** Material to process follows **

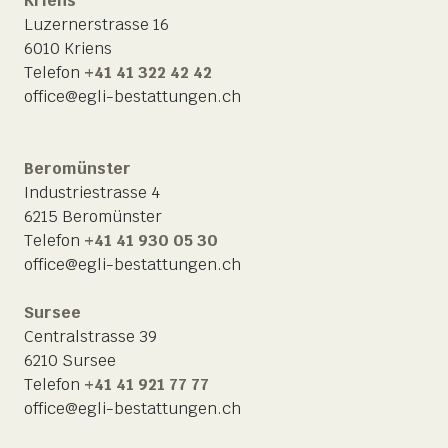
Kriens
Luzernerstrasse 16
6010 Kriens
Telefon
+41 41 322 42 42
office@egli-bestattungen.ch
Beromünster
Industriestrasse 4
6215 Beromünster
Telefon
+41 41 930 05 30
office@egli-bestattungen.ch
Sursee
Centralstrasse 39
6210 Sursee
Telefon
+41 41 921 77 77
office@egli-bestattungen.ch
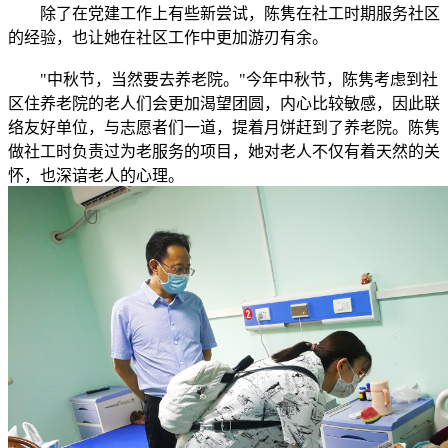
除了在党建工作上有些新尝试，陈隽在社工时期服务社区
的经验，也让她在社区工作中更加游刃有余。
"中秋节，当然要去养老院。"今年中秋节，陈隽考虑到社
区住养老院的老人们会更加渴望团圆，内心比较敏感，因此联
络友好单位，与志愿者们一道，提着月饼赶到了养老院。陈隽
做社工时负责过为老服务的项目，她对老人不仅有着天然的关
怀，也深谙老人的心理。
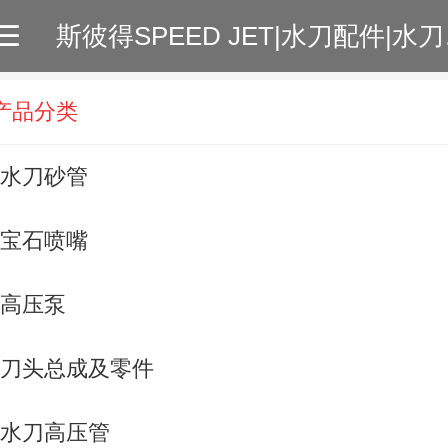
斯彼得SPE
产品分类
水刀砂管
宝石喷嘴
高压泵
刀头总成及零件
水刀高压管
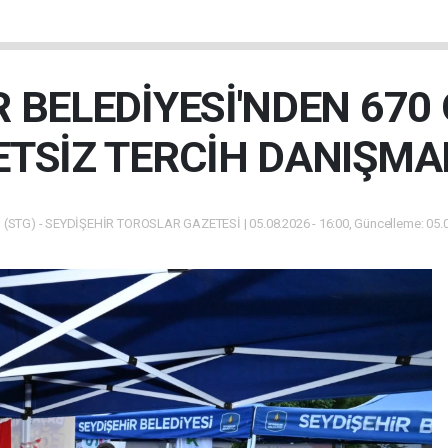
R BELEDİYESİ'NDEN 670
TSİZ TERCİH DANIŞMA
(STG) - SEYDİŞEHİR TOROSLAR GAZETESİ | 05.08.2026 - 16:00, Güncelleme: 05.0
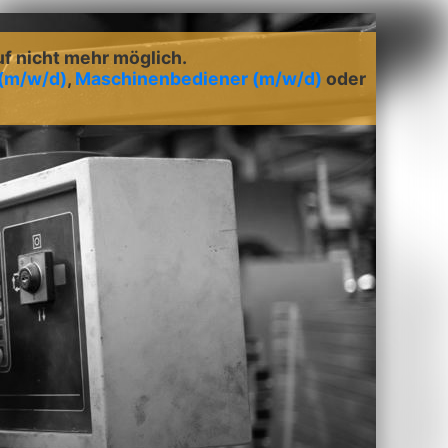
uf nicht mehr möglich.
(m/w/d)
,
Maschinenbediener (m/w/d)
oder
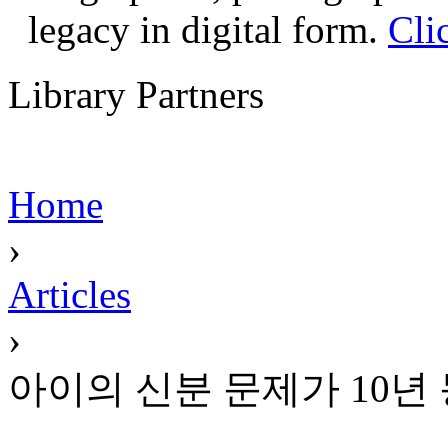
legacy in digital form.
Cli
Library Partners
Home
›
Articles
›
아이의 신분 문제가 10년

** End of Material to process **

What you need to do:
Recast each line of the listing above as a JSON list of strings, one string per line, omitting blank lines. Leave the picture markers out.

Answer to this exercise:
[
  "Kriens",
  "Luzernerstrasse 16",
  "6010 Kriens",
  "Telefon",
  "+41 41 322 42 42",
  "office@egli-bestattungen.ch",
  "Beromünster",
  "Industriestrasse 4",
  "6215 Beromünster",
  "Telefon",
  "+41 41 930 05 30",
  "office@egli-bestattungen.ch",
  "Sursee",
  "Centralstrasse 39",
  "6210 Sursee",
  "Telefon",
  "+41 41 921 77 77",
  "office@egli-bestattungen.ch",
  "除了在党建工作上有些新尝试，陈隽在社工时期服务社区",
  "的经验，也让她在社区工作中更加游刃有余。",
  "\"中秋节，当然要去养老院。\"今年中秋节，陈隽考虑到社",
  "区住养老院的老人们会更加渴望团圆，内心比较敏感，因此联",
  "络友好单位，与志愿者们一道，提着月饼赶到了养老院。陈隽",
  "做社工时负责过为老服务的项目，她对老人不仅有着天然的关",
  "怀，也深谙老人的心理。",
  "斯彼得SPE",
  "产品分类",
  "水刀砂管",
  "宝石喷嘴",
  "高压泵",
  "刀头总成及零件",
  "水刀高压管",
  "R BELEDİYESİ'NDEN 670",
  "TSİZ TERCİH DANIŞMA",
  "(STG) - SEYDİŞEHİR TOROSLAR GAZETESİ | 05.08.2026 - 16:00, Güncelleme: 05.0",
  "uf nicht mehr möglich.",
  "(m/w/d)",
  ",",
  "Maschinenbediener (m/w/d)",
  "oder",
  "legacy in digital form.",
  "Cli",
  "Library Partners",
  "Home",
  "›",
  "Articles",
  "›",
  "아이의 신분 문제가 10년"
]